LESETEXT –
^^^^
Es ging um alles. Um seine Amtszeit. Um die Zukunft seines Landes. 13 Minuten hatte Frankreichs Präsident Emmanuel Macron, um in seiner Fernsehansprache Versäumtes nachzuholen und Versiebtes einzugestehen. Macron hat geliefert. Inhaltlich wie formal.
Erhöhung des Mindestlohns
Macron gab die Erhöhung des Mindestlohns (Smic) um 100 Euro ab Januar bekannt. Überstunden (was über 35 Stunden hinausgeht) müssen ab kommendem Jahr nicht mehr versteuert werden, auch die Sozialabgaben darauf entfallen. Die Arbeitgeber, die dazu in der Lage sind, sollen Angestellten zum Jahresende eine Prämie auszahlen, auch diese sind von Steuern befreit.
^^^^
(Aus einer Sammlung entnommene Daten)
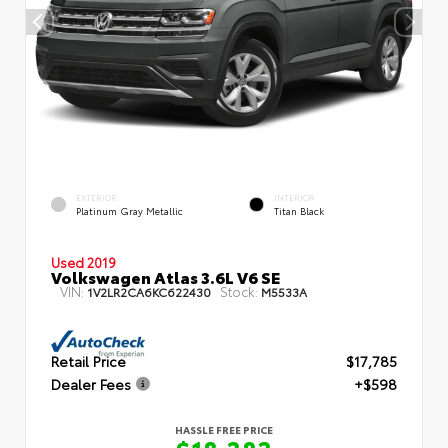
EXTERIOR
INTERIOR
Platinum Gray Metallic
Titan Black
Used 2019
Volkswagen Atlas 3.6L V6 SE
VIN:
Stock:
1V2LR2CA6KC622430
M5533A
Retail Price
$17,785
Dealer Fees
+$598
HASSLE FREE PRICE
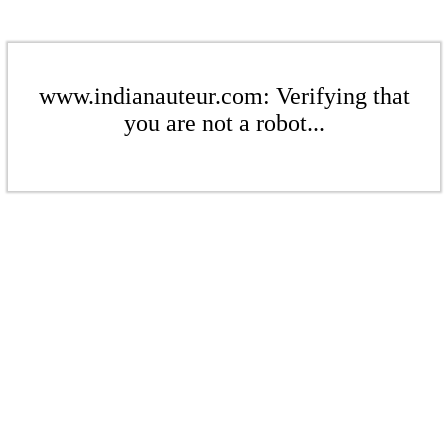
www.indianauteur.com: Verifying that
you are not a robot...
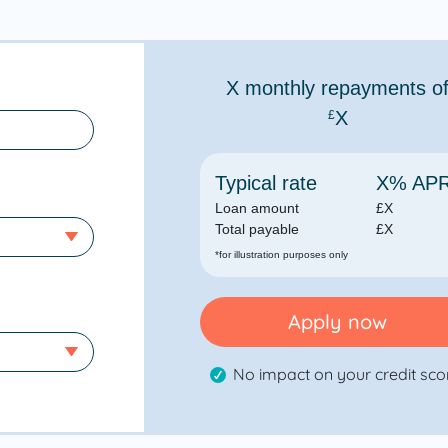
X
monthly repayments o
X
£
Typical rate
X
% AP
Loan amount
£
X
Total payable
£
X
*for illustration purposes only
Apply now
No impact on your credit sco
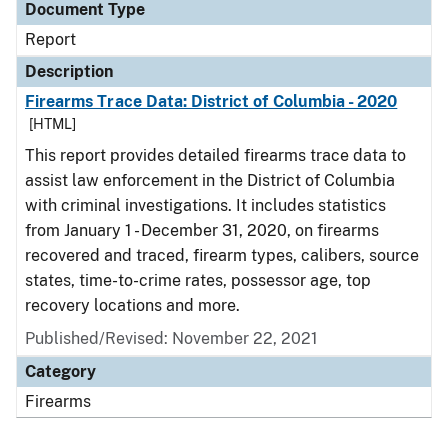
Document Type
Report
Description
Firearms Trace Data: District of Columbia - 2020
[HTML]
This report provides detailed firearms trace data to
assist law enforcement in the District of Columbia
with criminal investigations. It includes statistics
from January 1 - December 31, 2020, on firearms
recovered and traced, firearm types, calibers, source
states, time-to-crime rates, possessor age, top
recovery locations and more.
Published/Revised: November 22, 2021
Category
Firearms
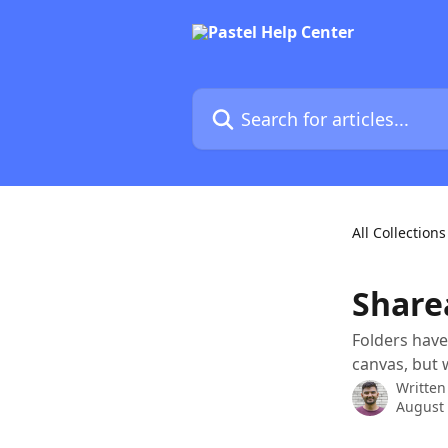
Skip to main content
Search for articles...
All Collections
Share
Folders have
canvas, but 
Written
August 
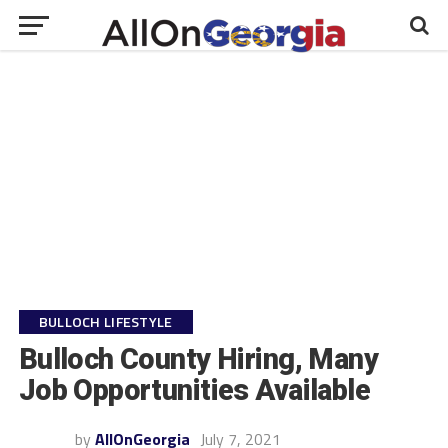
BULLOCH LIFESTYLE
Bulloch County Hiring, Many
Job Opportunities Available
by
AllOnGeorgia
July 7, 2021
^^^^
MATERIAL ERKUNDEN –
a) Gib den Abschnitt des Lesetexts von „Es ging um alles.“ bis einschließlich „Inhaltlich wie formal.“ wieder und tausche dabei „Fernsehansprache“ gegen „Rede“ aus.
b) Erkläre anhand des Lesetexts, wozu Macron die 13 Minuten seiner Fernsehansprache hatte.
c) Entscheide für jede der folgenden Aussagen, ob sie mit dem Lesetext übereinstimmt, und belege deine Antwort mit den entscheidenden Worten des Lesetexts: (i) Der Mindestlohn steigt ab Januar um 100 Euro. (ii) Auf Überstunden fallen weiterhin Sozialabgaben an. (iii) Alle Arbeitgeber müssen zum Jahresende eine Prämie auszahlen.
Die Einträge sind eigenständiges Material und gehören nicht zum Lesetext.

ERGEBNISSE JE AUFGABE –
a)
Es ging um alles. Um seine Amtszeit. Um die Zukunft seines Landes. 13 Minuten hatte Frankreichs Präsident Emmanuel Macron, um in seiner Rede Versäumtes nachzuholen und Versiebtes einzugestehen. Macron hat geliefert. Inhaltlich wie formal.

b) Macron hatte die 13 Minuten, um Versäumtes nachzuholen und Versiebtes einzugestehen.

c)
(i) Ja: „Macron gab die Erhöhung des Mindestlohns (Smic) um 100 Euro ab Januar bekannt.“
(ii) Nein: „auch die Sozialabgaben darauf entfallen“
(iii) Nein: „Die Arbeitgeber, die dazu in der Lage sind, sollen Angestellten zum Jahresende eine Prämie auszahlen“